Therapist and Patient

COGNITIVE BEHAVIORAL THERAPY (CBT)

All the Answers You Seek, In One Place

 

WHAT IS CBT?

While there are many forms for therapy that fall under the umbrella of cognitive and behavior therapies, CBT or Cognitive Behavioral Therapy refers to a more narrow range of therapies based on the work of Dr. Aaron Beck. Dr. Beck's work, and consequently CBT, is known for the rigorous scientific research that went into proving it's effectiveness. CBT focuses on both our "thinking habits",  our "behaving habits" and how these interact to create emotional responses.

IS CBT EFFECTIVE?

While we cannot guarantee any specific results for individual patients, CBT has been shown to be effective for the treatment of numerous disorders over the course of many thousands of scientific studies. This is known as "evidence-based treatment" and means that rather than CBT being based on what we THINK works, it is based on scientific evidence. Research has shown that CBT is effective for disorders including depression, anxiety, chronic pain, disordered eating, low self-esteem, anger problems, addiction, psychosis and insomnia. In many of these studies, compared to medication alone or other non-evidence based treatments, those treated with CBT have more long lasting results.

HOW DOES CBT WORK?

The trick to understand CBT is truly in the name. A CBT therapist is focused on how people think (cognitions) and how they act (behaviors). CBT is based on the idea that our thoughts about an event impact our feelings and behavioral reactions. All of us interpret our experiences and give them meaning through our own lenses. What we often forget, is that more than one interpretation is often possible for the same event. Since our interpretations are based on a lifetime of experiences, thinking and behaving habits, we are all prone to biases in our thinking. Some of the resulting interpretations are unrealistic or unhelpful. These unrealistic or unhelpful thoughts often result in unpleasant emotions and unhelpful behavior such as avoidance. Avoiding situations serves to reinforce this pattern because we never gain the experience necessary to prove or disprove our thoughts. By gathering evidence and interpreting events based on facts, we are able to come up with more realistic and helpful interpretations that can guide our future behavior.
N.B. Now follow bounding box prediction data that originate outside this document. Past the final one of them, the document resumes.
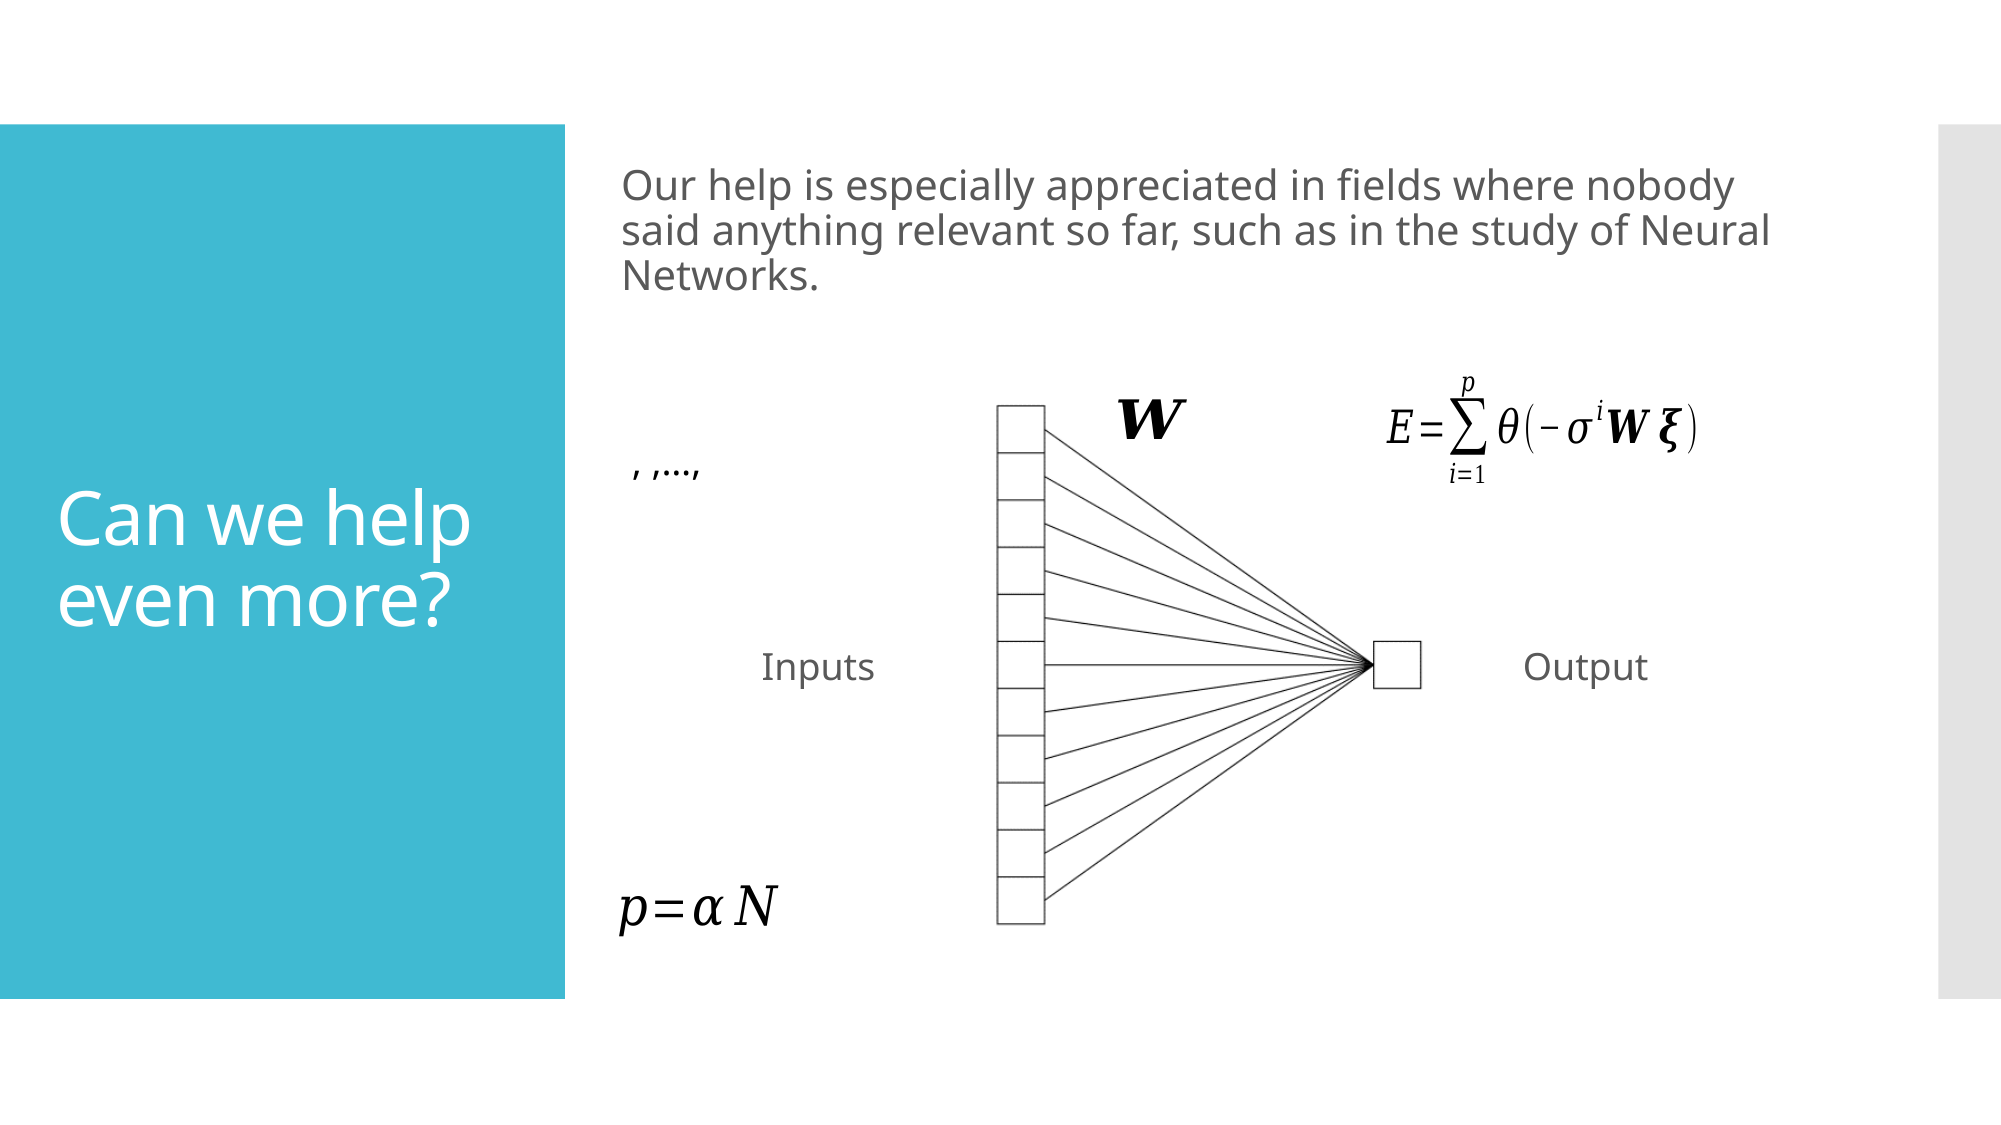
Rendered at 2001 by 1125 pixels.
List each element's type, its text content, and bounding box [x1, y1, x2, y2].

list Our help is especially appreciated in fields where nobody said anything relevant so far, such as in the study of Neural Networks. [606, 84, 1807, 380]
text_box Output [1508, 635, 1664, 695]
picture [981, 391, 1431, 940]
title Can we help even more? [41, 184, 525, 940]
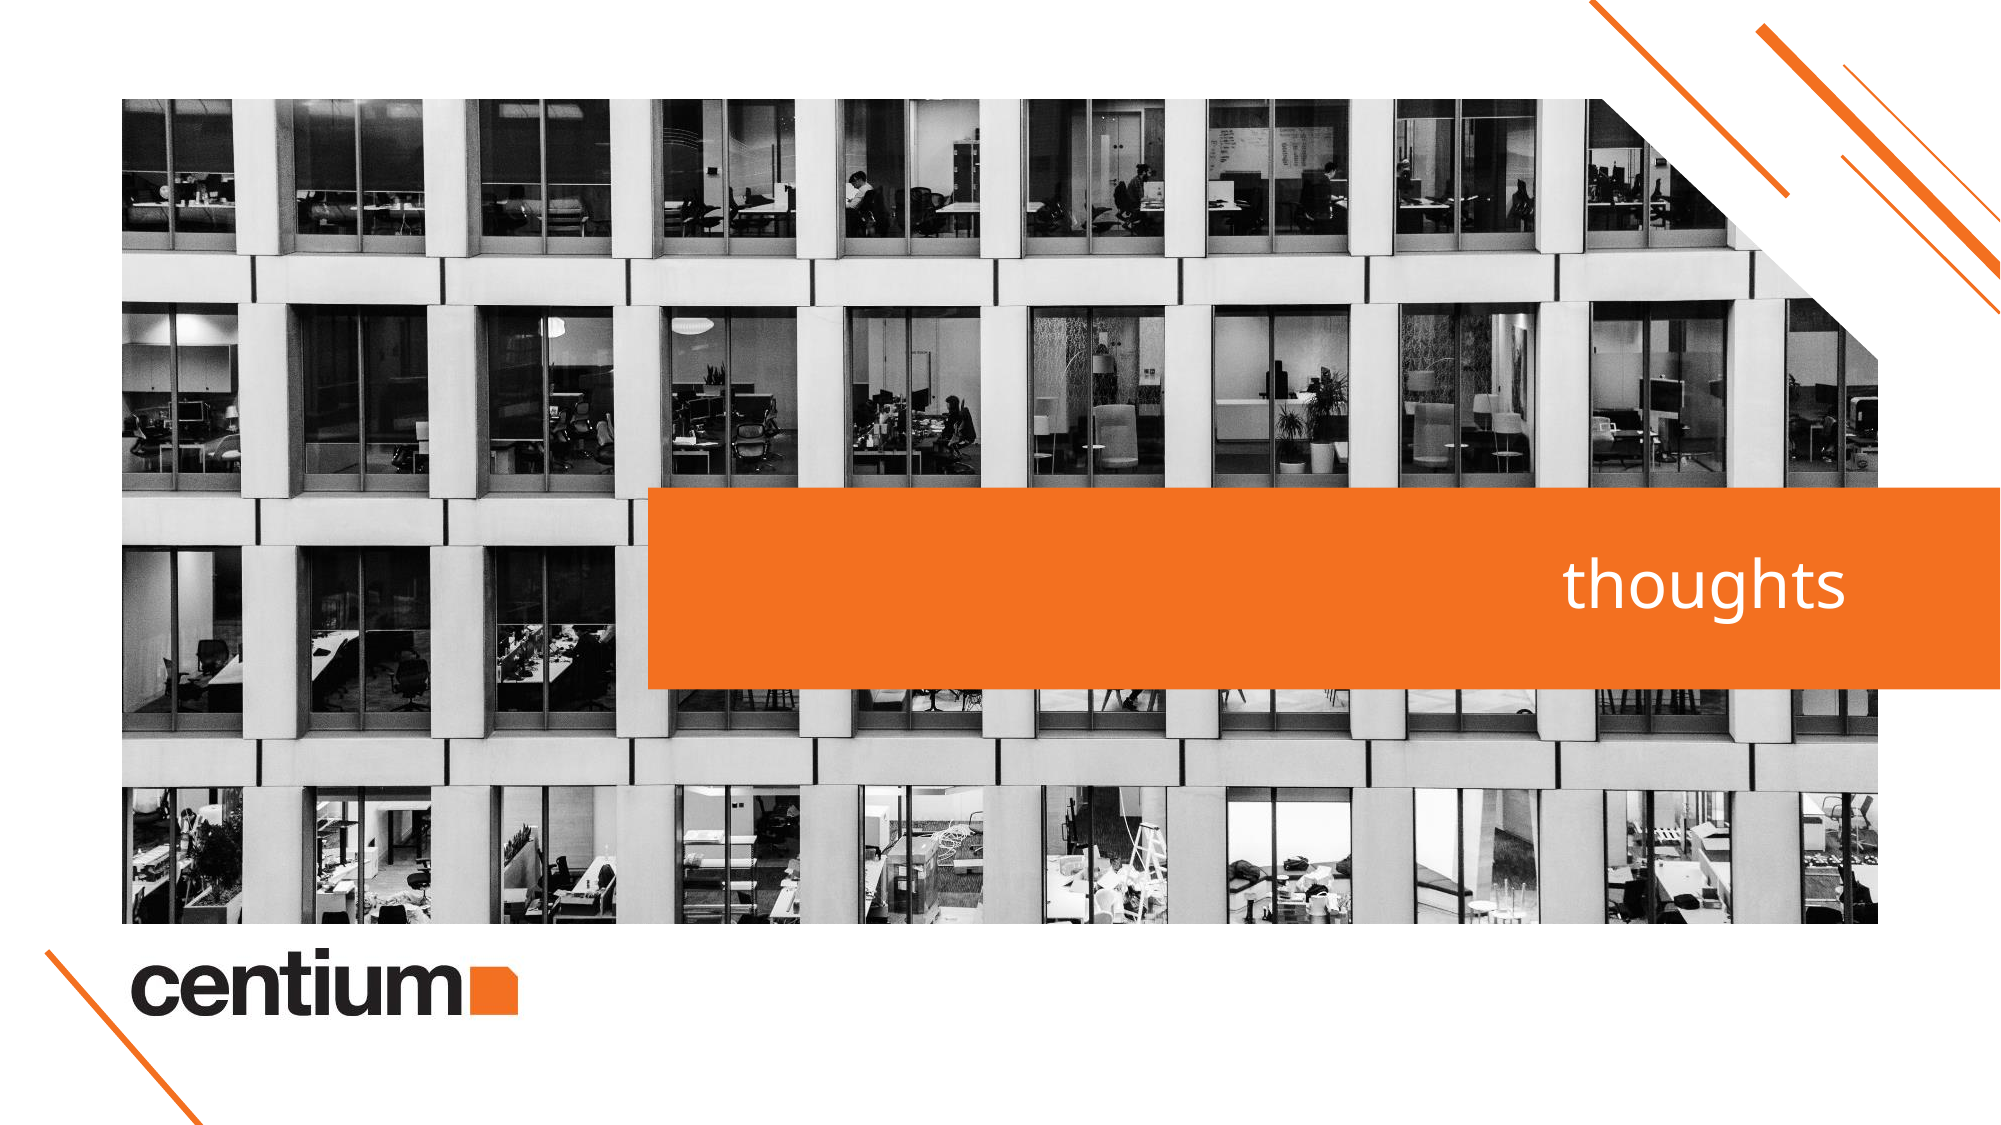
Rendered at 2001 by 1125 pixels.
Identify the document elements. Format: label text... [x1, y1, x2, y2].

picture [124, 940, 532, 1026]
title thoughts [648, 489, 1863, 686]
picture [122, 99, 1878, 924]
HOW DOES CBT DIFFER FROM OTHER TYPES OF TALK THERAPY?

While there are a wide array of therapeutic modalities available, CBT is a standout among them. Other therapy that you or your loved ones have experienced in the past may have been solely devoted to an exploration of your past or may have felt more like venting sessions rather than providing you with constructive tools and skills you can apply to your life. CBT, unlike several other forms of talk therapy, is based on scientific research. While you and your therapist may explore your past experiences, session are mostly present and future oriented and goal-driven. You and your therapist will be working to find effective tools to help you to achieve your goals. More specifically, you and your therapist will be exploring how your interpretations of events contribute to how you feel about them.
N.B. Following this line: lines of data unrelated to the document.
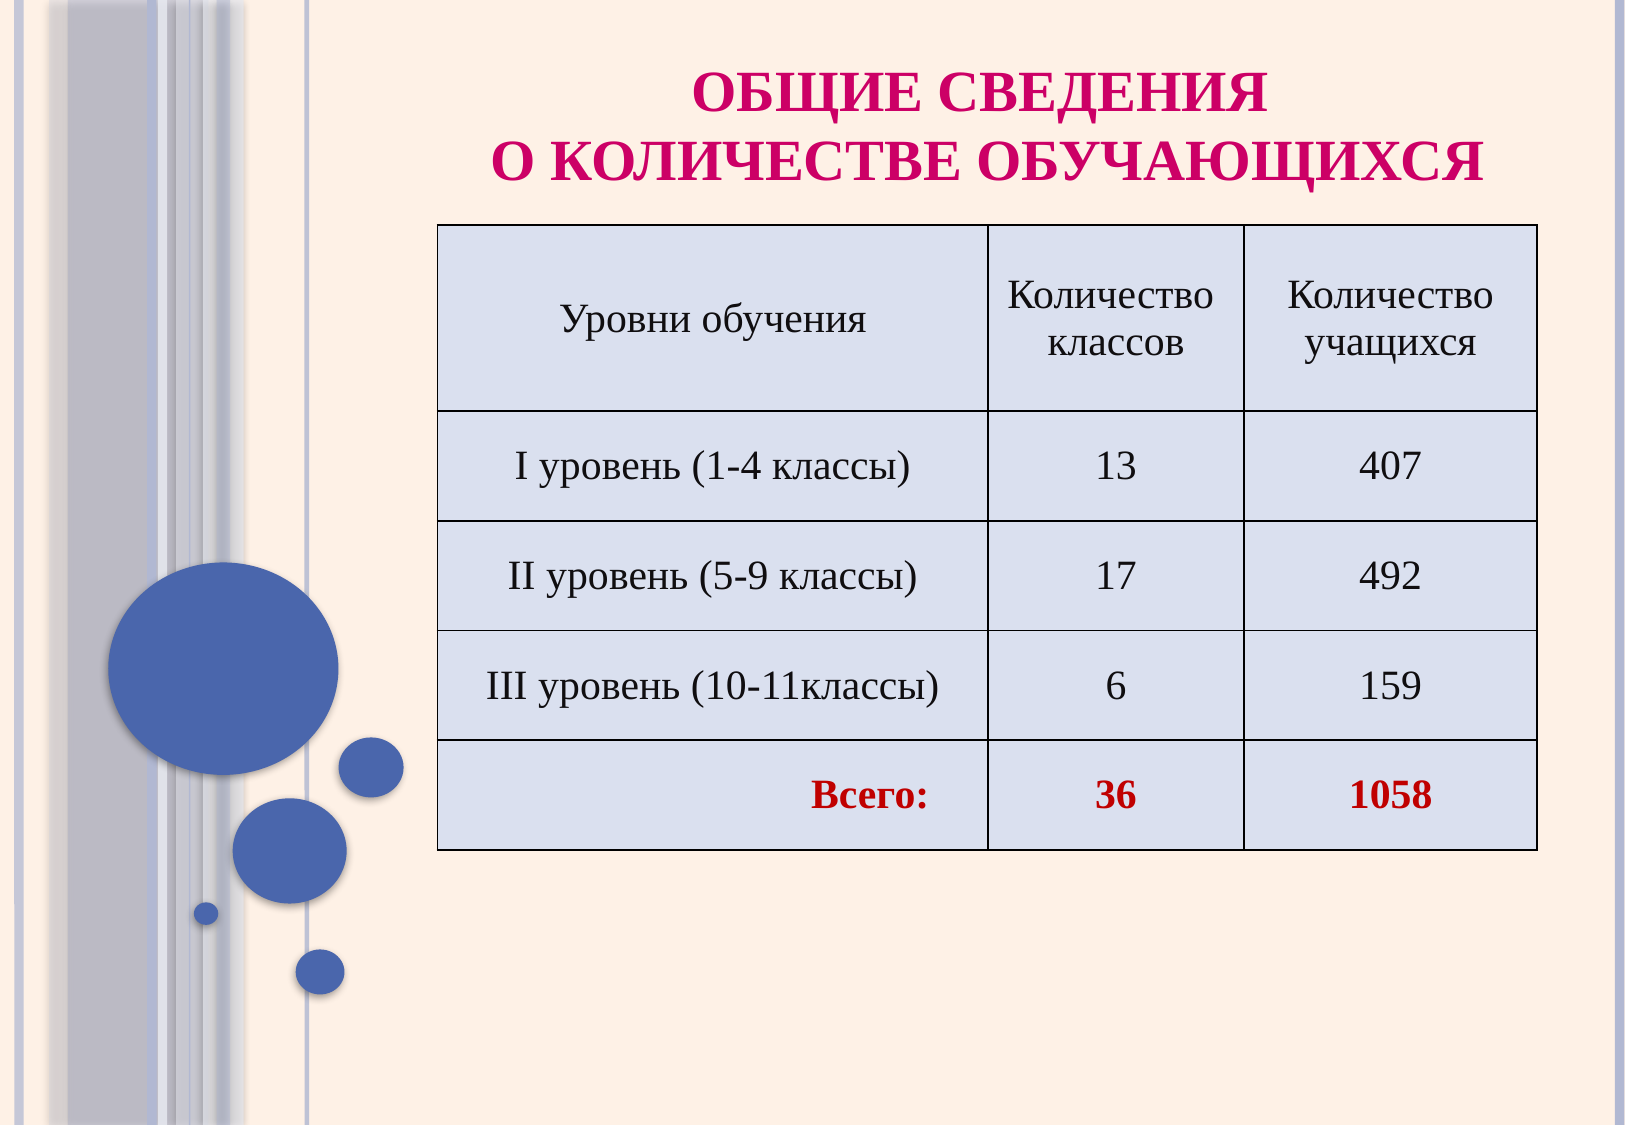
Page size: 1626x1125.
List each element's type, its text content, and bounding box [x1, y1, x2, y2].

table_cell 407 [1245, 412, 1536, 520]
table_cell 1058 [1245, 741, 1536, 849]
table_cell 6 [989, 631, 1243, 739]
table_header Количество учащихся [1245, 226, 1536, 410]
table_cell 13 [989, 412, 1243, 520]
table_cell Всего: [438, 741, 987, 849]
table_header Уровни обучения [438, 226, 987, 410]
table_cell 492 [1245, 522, 1536, 630]
table_header Количество классов [989, 226, 1243, 410]
table_cell II уровень (5-9 классы) [438, 522, 987, 630]
table_cell 17 [989, 522, 1243, 630]
title Общие сведения о количестве обучающихся [450, 24, 1525, 200]
table_cell 36 [989, 741, 1243, 849]
table_cell 159 [1245, 631, 1536, 739]
table_cell I уровень (1-4 классы) [438, 412, 987, 520]
table_cell III уровень (10-11классы) [438, 631, 987, 739]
WHAT DOES A TYPICAL SESSION LOOK LIKE?

A typical session will begin by the therapist collaboratively setting an agenda with the patient. This allows the session to remain focused on clients' goals. This is usually followed by reviewing any homework assigned at the previous session. The meat of the session will be devoted to working toward a client's goals. This may include learning new skills or tools. At the end of most sessions, the therapist will assign relevant homework to be completed prior to the next session.

WHAT TYPES OF CBT DO YOU OFFER?

We offer CBT to treat a variety of anxiety disorders, depression and a range of other concerns. We also offer CBTi (CBT for Insomnia) and CBTp (CBT for Psychosis) modalities that are specifically designed to treat insomnia and psychosis, respectively.
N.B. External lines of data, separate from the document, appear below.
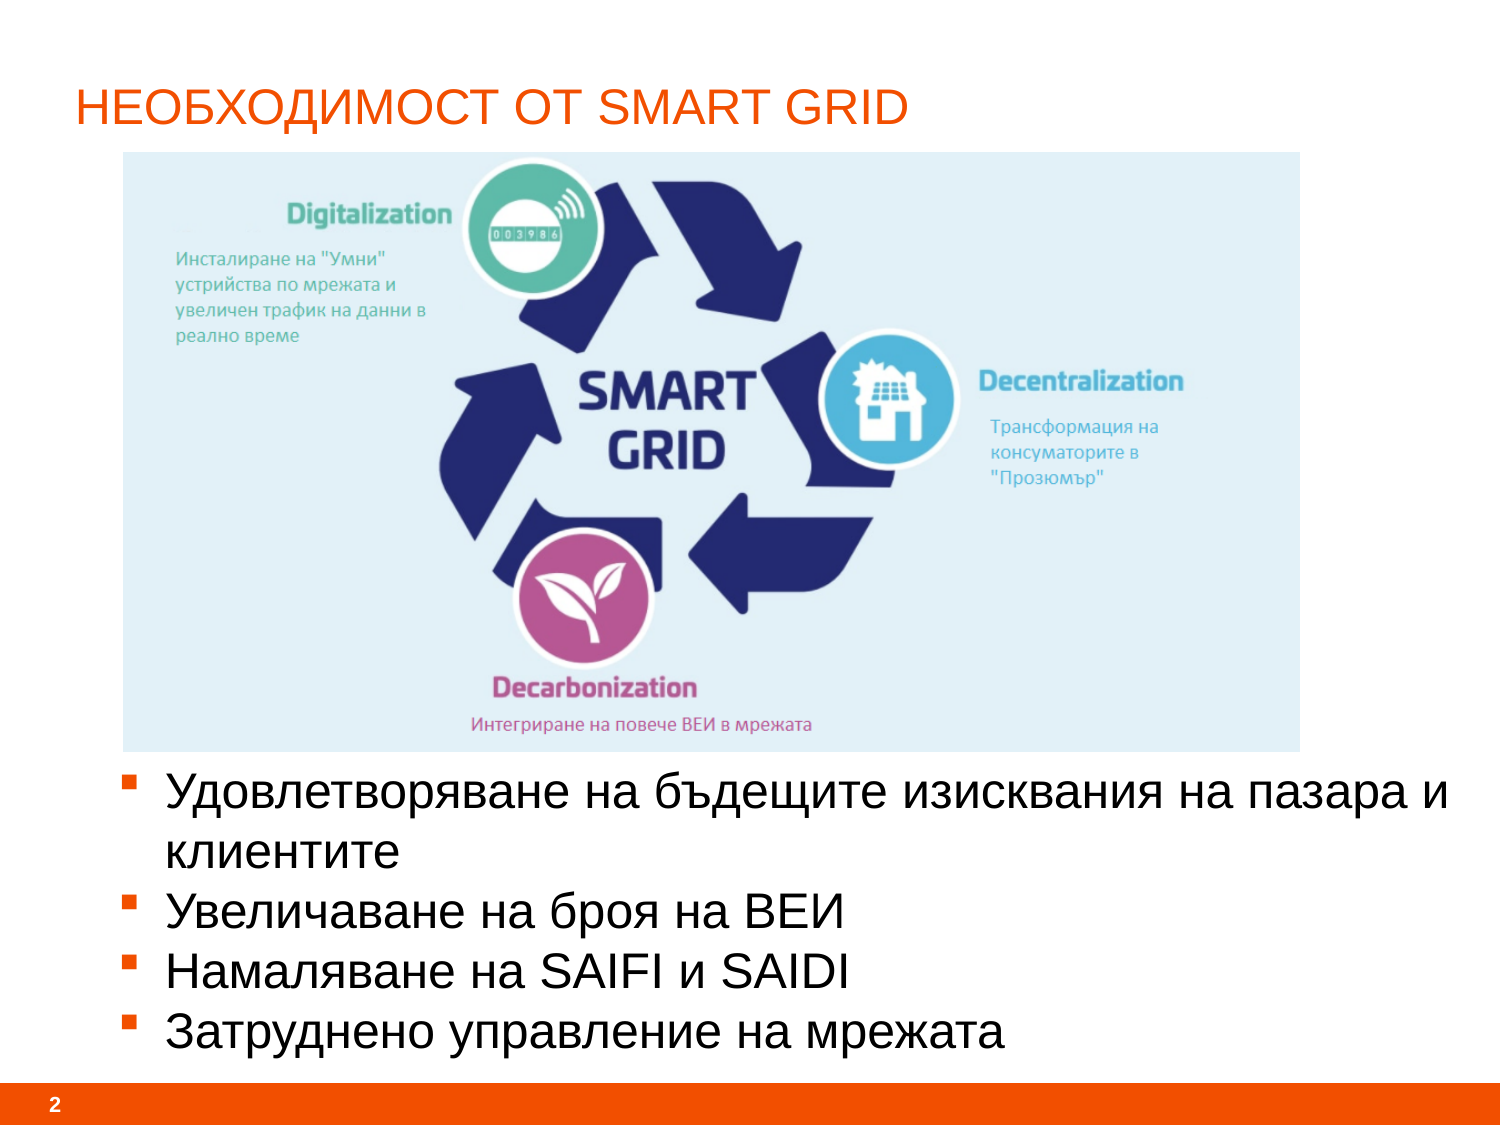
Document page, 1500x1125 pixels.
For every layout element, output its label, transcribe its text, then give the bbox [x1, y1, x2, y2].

text_box Необходимост от Smart grid [74, 65, 1315, 135]
text_box 1 [49, 1090, 101, 1117]
picture [0, 1083, 1500, 1125]
picture [123, 152, 1300, 752]
text_box Удовлетворяване на бъдещите изисквания на пазара и клиентите Увеличаване на броя на ВЕИ Намаляване на SAIFI и SAIDI Затруднено управление на мрежата [103, 751, 1488, 1067]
HOW LONG IS THE COURSE OF CBT TREATMENT?

While we do not like to predict how long a particular course of CBT may last, CBT research indicates that treatment for a specific therapeutic goal may be effective after a number of weeks or months of weekly treatment, rather than years. Every patient and every journey is different. While our work is informed by research, we tailor each therapeutic experience to a client's individual needs.

HOW DO I KNOW IF CBT IS FOR ME?

If you are person who is looking for goal-oriented, practical psychotherapy that focuses on teaching you to tackle your current and future problems, CBT may be for you! CBT is more time-efficient than older models of psychotherapy. Being a person who is willing to devote time and effort between sessions to working on achieving your goals makes you a better candidate for CBT. CBT also tends to appeal to those who appreciate a scientifically researched approach to therapy.